**Recorded information**
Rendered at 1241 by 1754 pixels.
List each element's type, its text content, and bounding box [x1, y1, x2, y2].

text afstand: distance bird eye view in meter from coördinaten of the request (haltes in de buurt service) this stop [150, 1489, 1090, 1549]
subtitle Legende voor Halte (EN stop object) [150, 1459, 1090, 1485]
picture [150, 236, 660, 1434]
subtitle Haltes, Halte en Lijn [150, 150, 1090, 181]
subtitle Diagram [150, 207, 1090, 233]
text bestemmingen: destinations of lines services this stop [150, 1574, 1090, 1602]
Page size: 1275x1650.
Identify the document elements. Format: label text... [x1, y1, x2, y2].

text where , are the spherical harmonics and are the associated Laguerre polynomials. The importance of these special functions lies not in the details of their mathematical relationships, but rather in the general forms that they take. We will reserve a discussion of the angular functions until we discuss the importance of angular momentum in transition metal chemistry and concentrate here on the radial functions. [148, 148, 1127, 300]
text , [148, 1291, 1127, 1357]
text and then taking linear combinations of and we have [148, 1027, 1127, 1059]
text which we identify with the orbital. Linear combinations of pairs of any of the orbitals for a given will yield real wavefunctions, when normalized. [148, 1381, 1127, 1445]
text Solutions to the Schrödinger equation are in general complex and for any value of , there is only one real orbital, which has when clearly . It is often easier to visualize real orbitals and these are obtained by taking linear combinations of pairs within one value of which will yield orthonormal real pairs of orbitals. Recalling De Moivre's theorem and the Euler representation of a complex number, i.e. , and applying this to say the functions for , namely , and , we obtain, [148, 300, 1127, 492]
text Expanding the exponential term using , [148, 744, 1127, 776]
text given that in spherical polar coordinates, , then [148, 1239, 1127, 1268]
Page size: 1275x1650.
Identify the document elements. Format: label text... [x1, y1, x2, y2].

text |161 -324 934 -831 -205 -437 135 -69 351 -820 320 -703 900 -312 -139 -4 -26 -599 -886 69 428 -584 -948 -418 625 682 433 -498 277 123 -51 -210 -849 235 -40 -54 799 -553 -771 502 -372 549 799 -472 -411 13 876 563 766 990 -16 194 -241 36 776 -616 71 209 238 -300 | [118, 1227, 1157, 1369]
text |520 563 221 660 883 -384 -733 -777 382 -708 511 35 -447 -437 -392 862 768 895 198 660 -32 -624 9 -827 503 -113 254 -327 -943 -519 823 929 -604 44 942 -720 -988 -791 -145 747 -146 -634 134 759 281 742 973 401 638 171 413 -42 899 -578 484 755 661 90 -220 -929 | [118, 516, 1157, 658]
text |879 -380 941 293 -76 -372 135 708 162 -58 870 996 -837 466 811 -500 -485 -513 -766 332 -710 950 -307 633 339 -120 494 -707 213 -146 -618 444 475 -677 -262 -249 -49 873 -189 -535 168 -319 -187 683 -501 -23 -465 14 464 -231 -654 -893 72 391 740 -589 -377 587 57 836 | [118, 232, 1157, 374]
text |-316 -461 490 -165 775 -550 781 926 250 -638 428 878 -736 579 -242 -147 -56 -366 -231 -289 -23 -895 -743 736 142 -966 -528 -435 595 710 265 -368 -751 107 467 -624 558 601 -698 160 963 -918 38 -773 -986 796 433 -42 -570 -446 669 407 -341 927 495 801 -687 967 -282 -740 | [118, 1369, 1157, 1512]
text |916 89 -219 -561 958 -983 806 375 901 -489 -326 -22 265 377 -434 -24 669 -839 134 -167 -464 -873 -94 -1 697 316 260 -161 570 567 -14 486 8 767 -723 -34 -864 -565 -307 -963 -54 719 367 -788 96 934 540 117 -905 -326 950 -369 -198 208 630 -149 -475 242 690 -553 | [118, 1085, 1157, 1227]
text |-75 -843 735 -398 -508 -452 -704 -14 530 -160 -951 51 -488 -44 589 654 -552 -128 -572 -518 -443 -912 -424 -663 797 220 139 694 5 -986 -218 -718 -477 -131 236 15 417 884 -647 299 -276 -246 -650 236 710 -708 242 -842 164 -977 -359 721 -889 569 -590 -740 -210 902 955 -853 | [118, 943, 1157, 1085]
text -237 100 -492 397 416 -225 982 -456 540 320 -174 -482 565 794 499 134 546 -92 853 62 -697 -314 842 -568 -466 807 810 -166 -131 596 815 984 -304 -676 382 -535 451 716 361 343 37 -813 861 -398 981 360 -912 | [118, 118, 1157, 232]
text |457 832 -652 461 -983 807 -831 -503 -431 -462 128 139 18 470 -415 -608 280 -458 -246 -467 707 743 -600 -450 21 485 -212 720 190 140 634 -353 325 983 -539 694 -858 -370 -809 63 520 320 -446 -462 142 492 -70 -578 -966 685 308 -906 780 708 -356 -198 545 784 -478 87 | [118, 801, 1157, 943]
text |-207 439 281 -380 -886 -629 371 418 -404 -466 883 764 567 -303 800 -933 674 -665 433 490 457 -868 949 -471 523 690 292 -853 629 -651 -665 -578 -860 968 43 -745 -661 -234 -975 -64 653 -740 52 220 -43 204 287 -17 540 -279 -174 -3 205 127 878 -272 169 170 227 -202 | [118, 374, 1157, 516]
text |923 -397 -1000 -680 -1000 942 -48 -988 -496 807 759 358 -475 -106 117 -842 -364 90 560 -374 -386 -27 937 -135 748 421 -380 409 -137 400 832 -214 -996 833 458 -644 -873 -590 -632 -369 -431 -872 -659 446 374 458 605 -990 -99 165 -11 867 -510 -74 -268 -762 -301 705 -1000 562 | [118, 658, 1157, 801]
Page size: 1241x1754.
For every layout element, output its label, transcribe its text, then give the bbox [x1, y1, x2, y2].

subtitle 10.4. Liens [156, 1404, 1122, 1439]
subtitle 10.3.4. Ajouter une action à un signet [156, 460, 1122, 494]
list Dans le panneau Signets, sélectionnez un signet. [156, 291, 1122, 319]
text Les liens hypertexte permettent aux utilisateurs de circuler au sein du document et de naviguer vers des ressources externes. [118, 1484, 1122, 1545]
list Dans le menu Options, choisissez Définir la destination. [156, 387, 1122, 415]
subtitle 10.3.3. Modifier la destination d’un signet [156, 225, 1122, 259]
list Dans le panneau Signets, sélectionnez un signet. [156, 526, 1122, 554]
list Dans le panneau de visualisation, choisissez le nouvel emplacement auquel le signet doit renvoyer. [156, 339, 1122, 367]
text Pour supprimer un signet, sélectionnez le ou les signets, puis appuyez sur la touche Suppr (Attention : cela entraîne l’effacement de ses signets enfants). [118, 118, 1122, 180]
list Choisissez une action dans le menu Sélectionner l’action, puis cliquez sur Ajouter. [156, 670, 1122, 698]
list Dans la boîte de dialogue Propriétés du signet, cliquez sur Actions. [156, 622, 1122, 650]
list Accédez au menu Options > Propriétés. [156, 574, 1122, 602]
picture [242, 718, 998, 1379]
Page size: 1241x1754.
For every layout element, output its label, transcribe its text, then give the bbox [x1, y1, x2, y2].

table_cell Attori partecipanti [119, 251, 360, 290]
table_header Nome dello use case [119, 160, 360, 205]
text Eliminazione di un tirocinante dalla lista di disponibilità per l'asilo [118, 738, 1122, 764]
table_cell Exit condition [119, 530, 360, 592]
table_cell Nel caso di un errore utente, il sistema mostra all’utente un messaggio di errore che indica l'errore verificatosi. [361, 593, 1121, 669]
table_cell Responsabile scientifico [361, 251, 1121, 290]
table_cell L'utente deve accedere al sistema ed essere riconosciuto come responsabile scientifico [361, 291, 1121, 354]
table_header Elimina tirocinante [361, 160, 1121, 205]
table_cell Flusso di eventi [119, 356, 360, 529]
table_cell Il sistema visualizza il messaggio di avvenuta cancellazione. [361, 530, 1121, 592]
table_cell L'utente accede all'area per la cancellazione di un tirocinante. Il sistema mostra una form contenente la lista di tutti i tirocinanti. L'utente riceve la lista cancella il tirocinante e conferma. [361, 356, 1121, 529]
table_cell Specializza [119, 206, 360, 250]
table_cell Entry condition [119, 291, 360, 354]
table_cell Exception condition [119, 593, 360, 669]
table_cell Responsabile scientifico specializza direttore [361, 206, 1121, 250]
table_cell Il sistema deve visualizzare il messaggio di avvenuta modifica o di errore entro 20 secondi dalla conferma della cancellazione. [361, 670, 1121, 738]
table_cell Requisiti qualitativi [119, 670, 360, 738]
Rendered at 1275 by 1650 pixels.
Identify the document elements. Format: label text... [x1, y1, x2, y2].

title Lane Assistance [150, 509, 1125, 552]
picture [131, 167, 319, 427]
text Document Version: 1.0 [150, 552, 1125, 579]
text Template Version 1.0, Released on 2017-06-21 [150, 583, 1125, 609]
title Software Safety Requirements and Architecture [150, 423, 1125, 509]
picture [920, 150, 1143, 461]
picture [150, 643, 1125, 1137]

**Stated task**
Give back the records starting at the line containing "title Lane Assistance [150, 509, 1125, 552]" and ending at the end of the records, with "Released" swapped for "Published" and everything else unchanged. Give only those lines.

**Solution**
title Lane Assistance [150, 509, 1125, 552]
picture [131, 167, 319, 427]
text Document Version: 1.0 [150, 552, 1125, 579]
text Template Version 1.0, Published on 2017-06-21 [150, 583, 1125, 609]
title Software Safety Requirements and Architecture [150, 423, 1125, 509]
picture [920, 150, 1143, 461]
picture [150, 643, 1125, 1137]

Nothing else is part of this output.